_Verilen görev A_. Deniz Yücel'in açıklamalarıyla ilgili haberde "Yücel'in açıklamalarından satır" sözlerinden "travmaya neden oldu." sözlerine kadar her şeyi aynen yazın.
_Verilen görev B_.
Aşağıdaki cümleler Deniz Yücel'in açıklamalarıyla ilgili haberle uyuşuyor mu? Her biri için evet ya da hayır deyin ve karar veren sözleri haberden aynen alıntılayın.
(i) Yücel, CHP'li belediyelerin sokak hayvanlarına ötanazi uygulamayacağını söyledi.
(ii) Haberde darbe girişiminde 251 vatandaşın gazi olduğu yazıyor.
(iii) Yücel'e göre darbe girişiminin üzerinden 10 yıl geçti.
_Verilen görev C_. Deniz Yücel'in açıklamalarıyla ilgili haberi kaldığı yerden sürdürün.

T24 Haber Merkezi
MYK gündemiyle ilgili basın toplantısı sonrası açıklamalarda bulunan CHP Sözcüsü Deniz Yücel, 15 Temmuz darbe girişimini hatırlatarak, "Kışlaya siyaset girdiğinde neler olduğunu 2016’da acı bir şekilde tecrübe ettik" dedi. Özel Harekât Daire Başkanı Süleyman Karadeniz'in MHP lideri Devlet Bahçeli'nin elini öpmesine tepki gösteren Yücel, "Polis devletin polisidir ama o Devlet’in değil!" ifadelerini kullandı. Bugün komisyona gelen sokakta yaşayan hayvanlar hakkındaki yasa teklifi hakkında da açıklamalarda bulunan Yücel, "Sokak hayvanlarına yönelik 'ötanazi' uygulamasını CHP'li hiçbir belediye kabul etmeyecek ve uygulamayacak" dedi.
"Birilerinin sınırsız iktidar hırsı TSK'da Emniyet'te, Adliye’de, Milli Eğitim'de ağır bir tahribata ve travmaya neden oldu"
Yücel'in açıklamalarından satır başları şöyle:
"Türkiye’nin demokrasi tarihine kara bir leke olarak geçen 15 Temmuz hain darbe girişiminin üzerinden tam 8 sene geçti. O gece; devletin silahları FETÖ’cü hainler tarafından vatandaşlarımıza doğrultuldu. Devletin uçakları, tankları, milletimizin üzerine, TBMM’ye bombalar yağdırdı… 251 vatandaşımız FETÖ’cü hainler tarafından şehit edildi, 2 bin 194 vatandaşımız gazi oldu.
Birilerinin sınırsız iktidar hırsı Türk Silahlı Kuvvetlerinde, Emniyet Teşkilatında, Adliye’de, Milli Eğitimde ve devletin daha birçok kurumunda ağır bir tahribata ve toplumda on yıllar boyu tamir edilmesi mümkün olmayan ağır bir travmaya neden oldu.
"15 Temmuz’a göz yumanlar ve zemin hazırlayanlar da suçlu"

Veri satırları
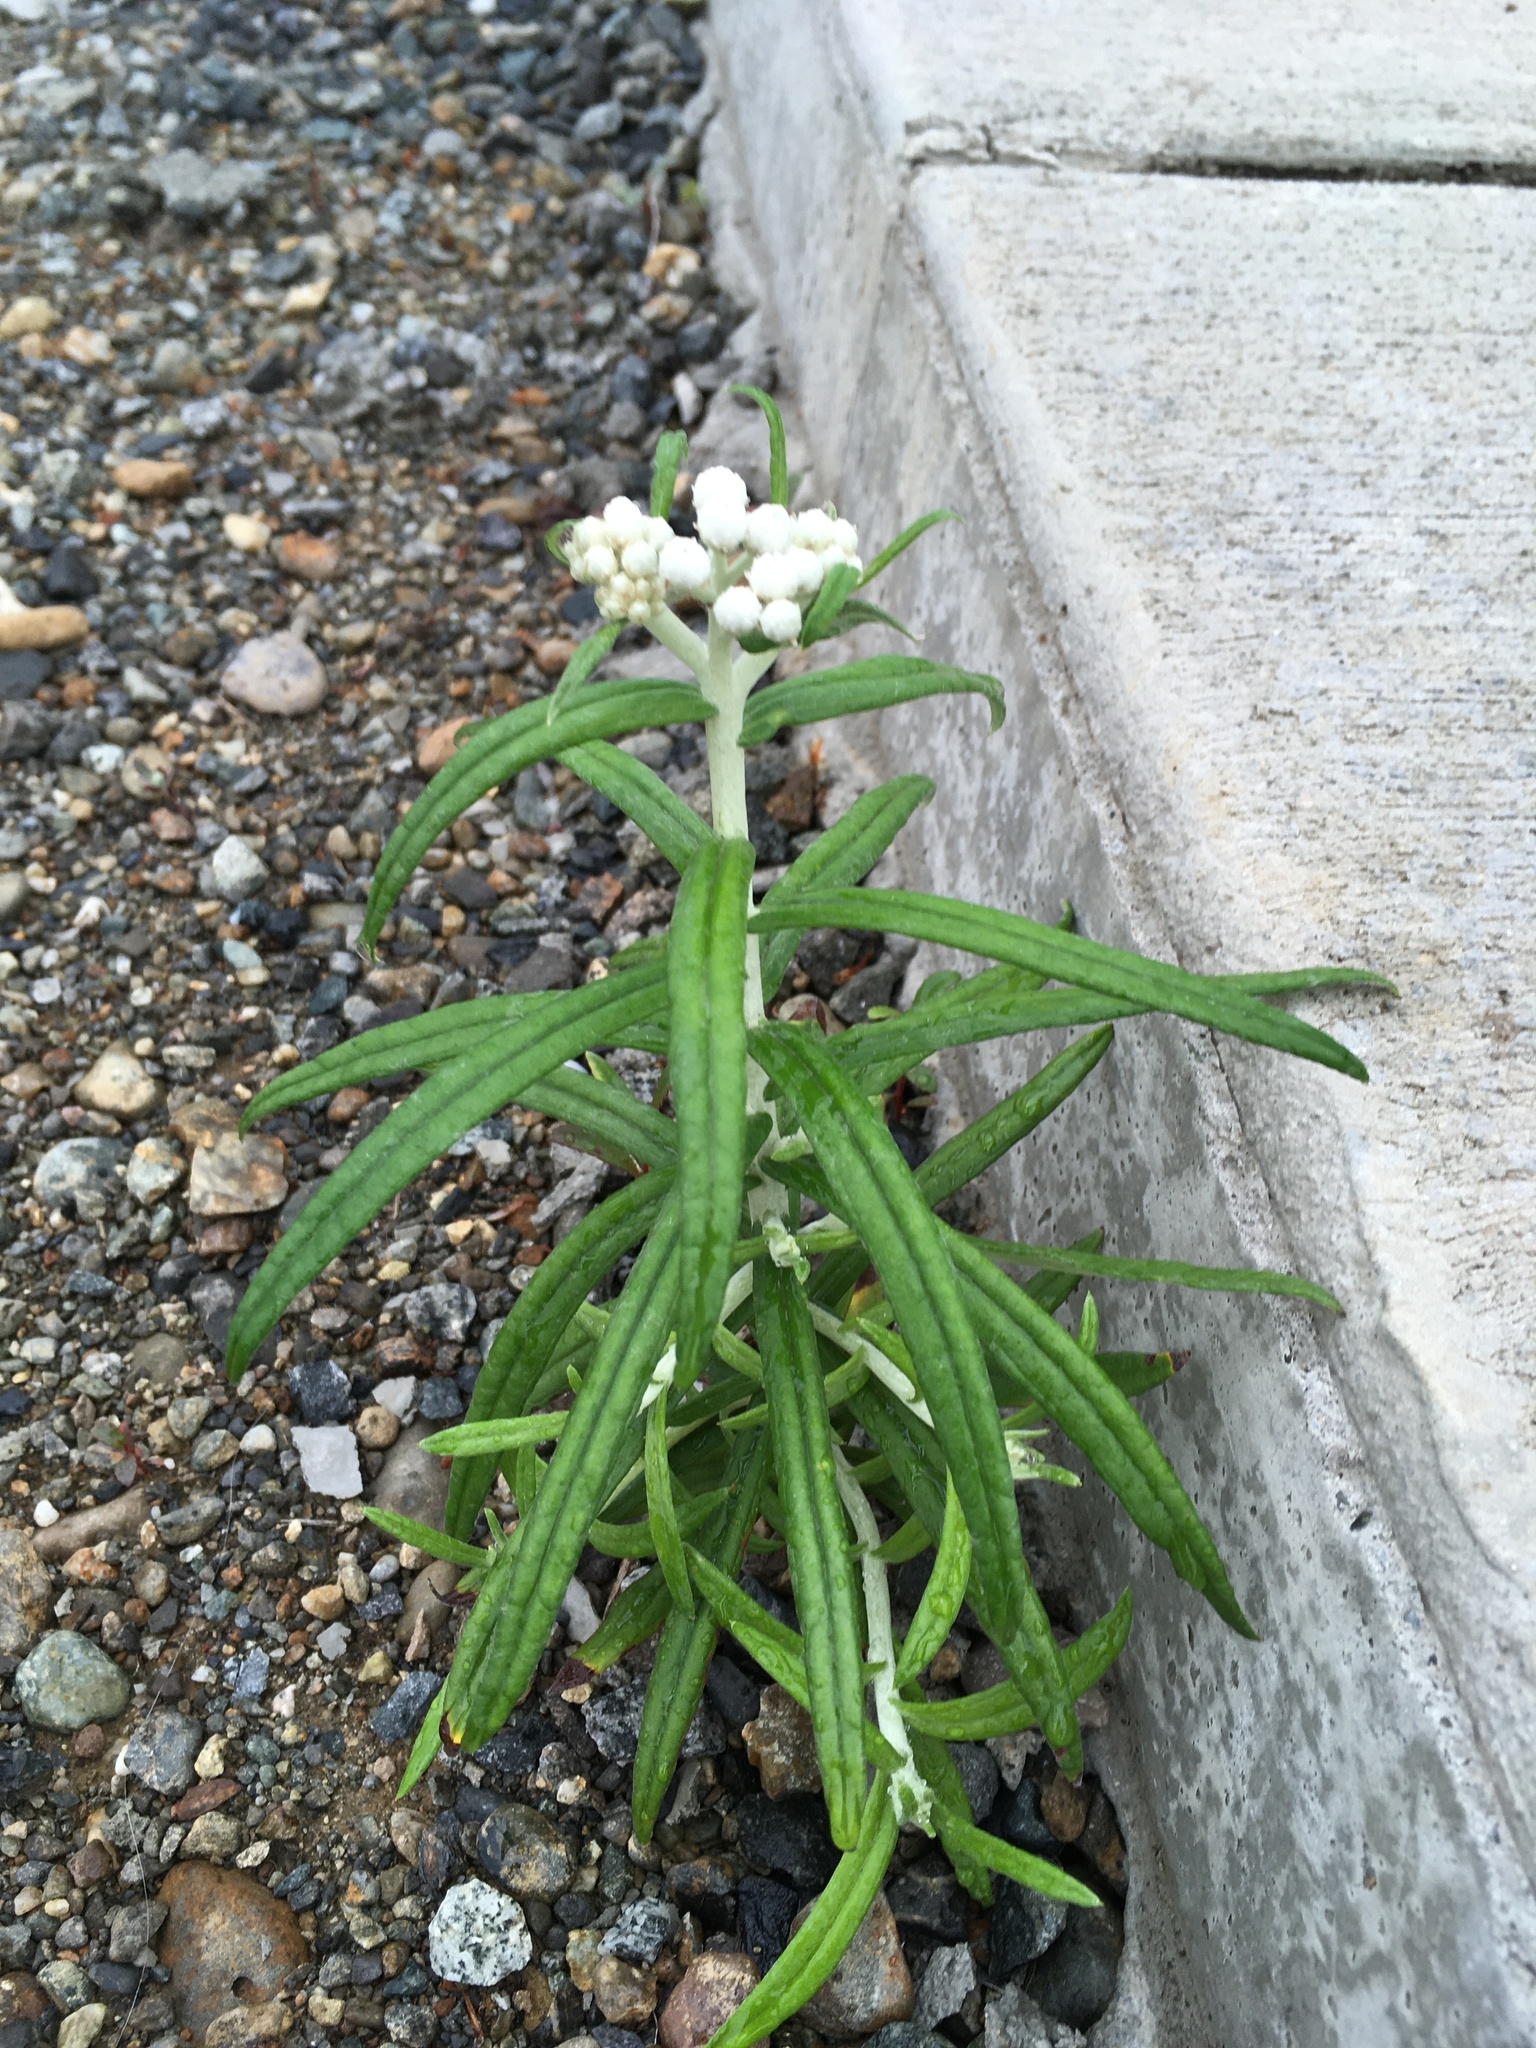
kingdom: Plantae
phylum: Tracheophyta
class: Magnoliopsida
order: Asterales
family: Asteraceae
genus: Anaphalis
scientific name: Anaphalis margaritacea
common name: Pearly everlasting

_Doğru cevap A_.
Yücel'in açıklamalarından satır başları şöyle:
"Türkiye’nin demokrasi tarihine kara bir leke olarak geçen 15 Temmuz hain darbe girişiminin üzerinden tam 8 sene geçti. O gece; devletin silahları FETÖ’cü hainler tarafından vatandaşlarımıza doğrultuldu. Devletin uçakları, tankları, milletimizin üzerine, TBMM’ye bombalar yağdırdı… 251 vatandaşımız FETÖ’cü hainler tarafından şehit edildi, 2 bin 194 vatandaşımız gazi oldu.
Birilerinin sınırsız iktidar hırsı Türk Silahlı Kuvvetlerinde, Emniyet Teşkilatında, Adliye’de, Milli Eğitimde ve devletin daha birçok kurumunda ağır bir tahribata ve toplumda on yıllar boyu tamir edilmesi mümkün olmayan ağır bir travmaya neden oldu.

_Doğru cevap B_.
(i) Evet: "Sokak hayvanlarına yönelik 'ötanazi' uygulamasını CHP'li hiçbir belediye kabul etmeyecek ve uygulamayacak"
(ii) Hayır: "251 vatandaşımız FETÖ’cü hainler tarafından şehit edildi, 2 bin 194 vatandaşımız gazi oldu."
(iii) Hayır: "15 Temmuz hain darbe girişiminin üzerinden tam 8 sene geçti."

_Doğru cevap C_.
Vatandaşlarımızın canına, milletimizin egemenliğine, demokrasimize ve anayasal düzenimize kast ederek darbe girişiminde bulunan hainler kadar, o hainlerin devletin kılcal damarlarında yuvalanmasına izin vererek 15 Temmuz’a göz yumanlar ve zemin hazırlayanlar da suçludur. 'Ne istediler de vermedik', 'Dön artık bitsin bu hasret', '15 Temmuz Allah’ın bir lütfudur' diyenleri unutmadık. Fetullah Gülen’i 'Bu ülkenin yetiştirdiği değerli bir kıymettir' diyerek TBMM kürsüsünden övenleri unutmadık. Gazetecileri, siyasileri, akademisyenleri, bu ülkenin aydınlarını, Türk Silahlı Kuvvetlerinin onurlu şerefli, haysiyetli, vatansever ve Atatürkçü subaylarını Silivri zindanlarına mahkûm eden Ergenekon, Balyoz, Askeri casusluk gibi kumpas davalarına alkış tutanları unutmadık.
"Darbecilerle mücadele için çıkarılan her KHK, muhalif düşünen herkesi darbeci diye yaftalayan bir cadı avına dönüştü"
Darbeye giden yolu AKP iktidarı açmıştır ve bu kimse için sır değil. Darbe girişiminin hemen ardından, 20 Temmuz 2016'da ilan edilen, 7 kez uzatılan, tam 2 sene süren OHAL süreci başladı. OHAL sürecinde Türkiye’de büyük bir hukuk katliamı yaşandı. Darbecilerle mücadele için çıkarılan her KHK, muhalif düşünen herkesi darbeci diye yaftalayan bir cadı avına dönüştü. Üzerinden 8 yıl geçmesine rağmen devletin en önemli kurumlarının başında hala FETÖ bağlantısı olan kişilerin olduğunu, on binlerce masum insanı günah keçisi yapan AKP iktidarının, bu süreci hukuk dışı yönettiğini bir kez daha görüyoruz.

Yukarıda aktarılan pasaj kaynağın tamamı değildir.